В Ашхабаде я увидел немало примет позднесоветского времени, эти приметы могут показаться странными и слегка смешными, но если они вдруг исчезнут, то, скорее всего, станет хуже, мрачнее. Наверняка…
Именно здесь, в Ашхабаде, я задался вопросами (наивными, конечно, глупыми), что такое государство, что значит быть гражданином?.. В общем-то я часто ими задаюсь, особенно в последнее время, но когда ты оказываешься там, где государство во всём, а каждый человек очень напоминает гражданина, вопросы эти заостряются.
Я родился в 1971 году в далёком от Москвы городе Кызыле, стал что-то соображать году в 82-м; похороны Брежнева в ожившем после трех дней черноты телевизоре стали одним из ярчайших впечатлений уходящего детства. Впечатлением не из окружающего меня мира, а того, большого, внешнего.
Потом главой государства стал Андропов, и заговорили о трудовой дисциплине, порядке… Один раз я стал свидетелем такого: был в кино на дневном сеансе (пошел после уроков), и посреди фильма в зале зажегся свет, вошли дружинники и вывели в фойе взрослых. Через пару минут некоторые взрослые вернулись, а трёх-четырех, видимо, куда-то увезли, увели. Фильм продолжился. Дома я узнал, что теперь в дневное время опасно ходить в кино, в магазины, быть на улице – милиция и дружинники спрашивают, почему люди не на работе.
В общем, при Андропове стало жёстче, но, кажется, особых недовольств эта жёсткость не вызывала. Народ (пока еще советский народ) понимал, чувствовал, что эти ужесточения – быть может, последний шанс сохранить тот, по существу, устраивающий большинство строй, порядок вещей, да и огромную страну, которая при позднем Брежневе начала потрескивать (в Тувинской АССР, к примеру, всё чаще вспоминали, что до 1944-го года республика была независимой, и неплохо бы к независимости вернуться; это я помню хорошо). К тому же, вместе с ужесточением дисциплины, идеологии слегка спал советский аскетизм: скудный ассортимент ширпотреба и продуктов питания начал расширяться; событием стало появление в магазинах наших советских видеомагнитофонов… Может быть, они появились после смерти Андропова, но разрешение на их массовое производство и продажу упорно приписывали Юрию Владимировичу.

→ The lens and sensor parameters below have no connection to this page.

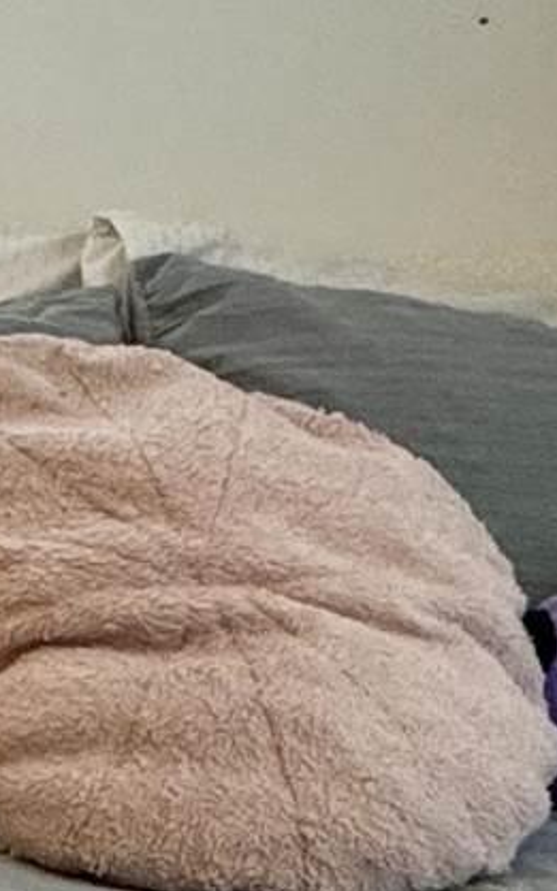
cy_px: -85
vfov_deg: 18.4
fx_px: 2649
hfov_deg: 8.8
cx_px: -1321
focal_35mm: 109
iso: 160
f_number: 2.2
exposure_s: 1/120
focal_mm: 2.22
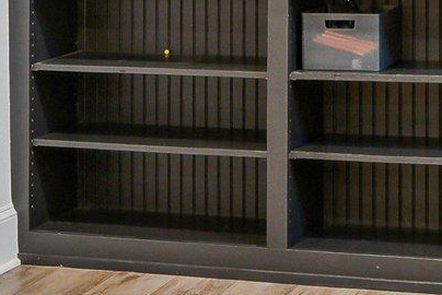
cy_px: -172
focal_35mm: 147
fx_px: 1806
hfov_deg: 13.9
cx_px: 274
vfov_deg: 9.1
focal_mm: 29
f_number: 4.5
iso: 4000
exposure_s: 1/125
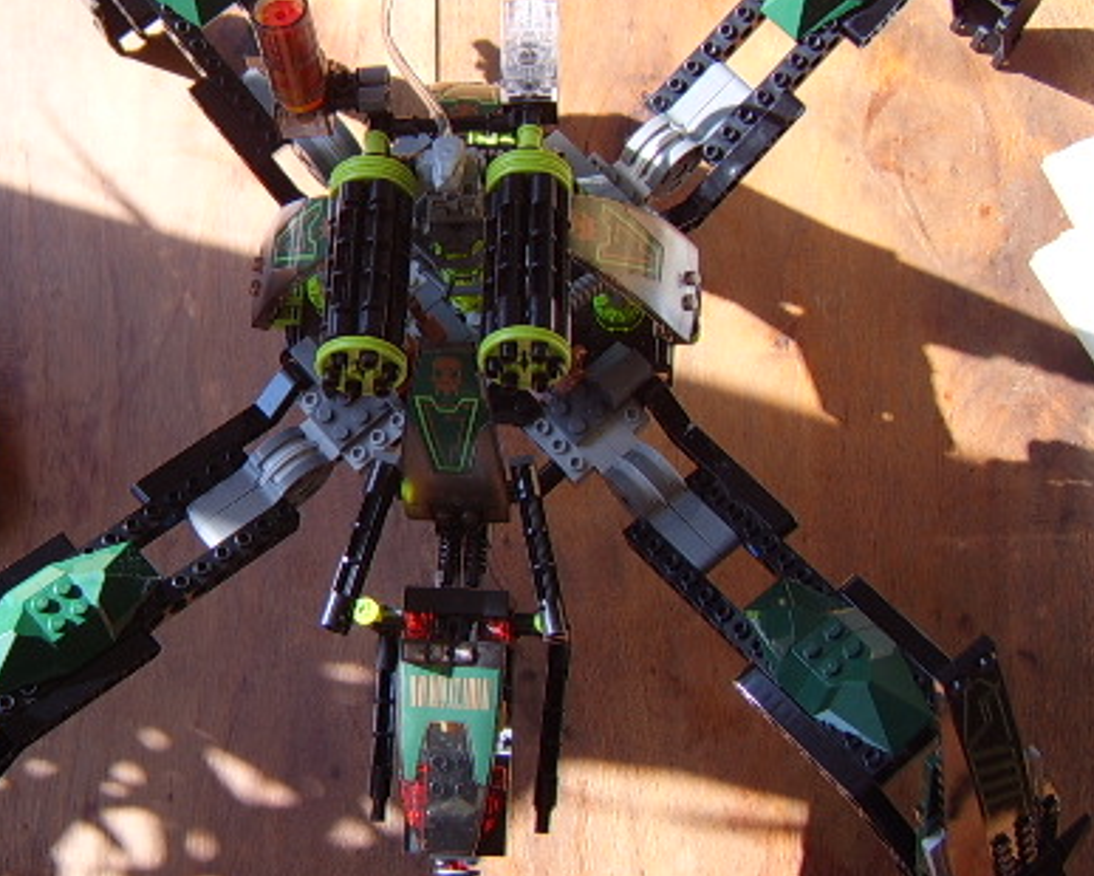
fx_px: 1620
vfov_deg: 30.2
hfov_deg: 37.2
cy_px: 342
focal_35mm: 50
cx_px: 466
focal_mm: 8.13
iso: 50
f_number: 2.7
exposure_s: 1/148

Потом пришёл Черненко, подморозил реформы, продолжил застой. А сменивший его Горбачёв с быстрыми и часто спорными преобразованиями, свободой и гласностью развалил и строй и страну. И парадокс в том, что освобожденный от гнета коммунистов, государства народ возненавидел освободителя; и на рубеже 80-х – 90-х никакие инициативы Горбачёва и его правительства (а в целом и государства) не могли быть реализованы: люди (подавляющее большинство) хотели лишь одного, чтобы Горбачёв ушел. Тем более это желание обострилось, когда опустели продуктовые магазины.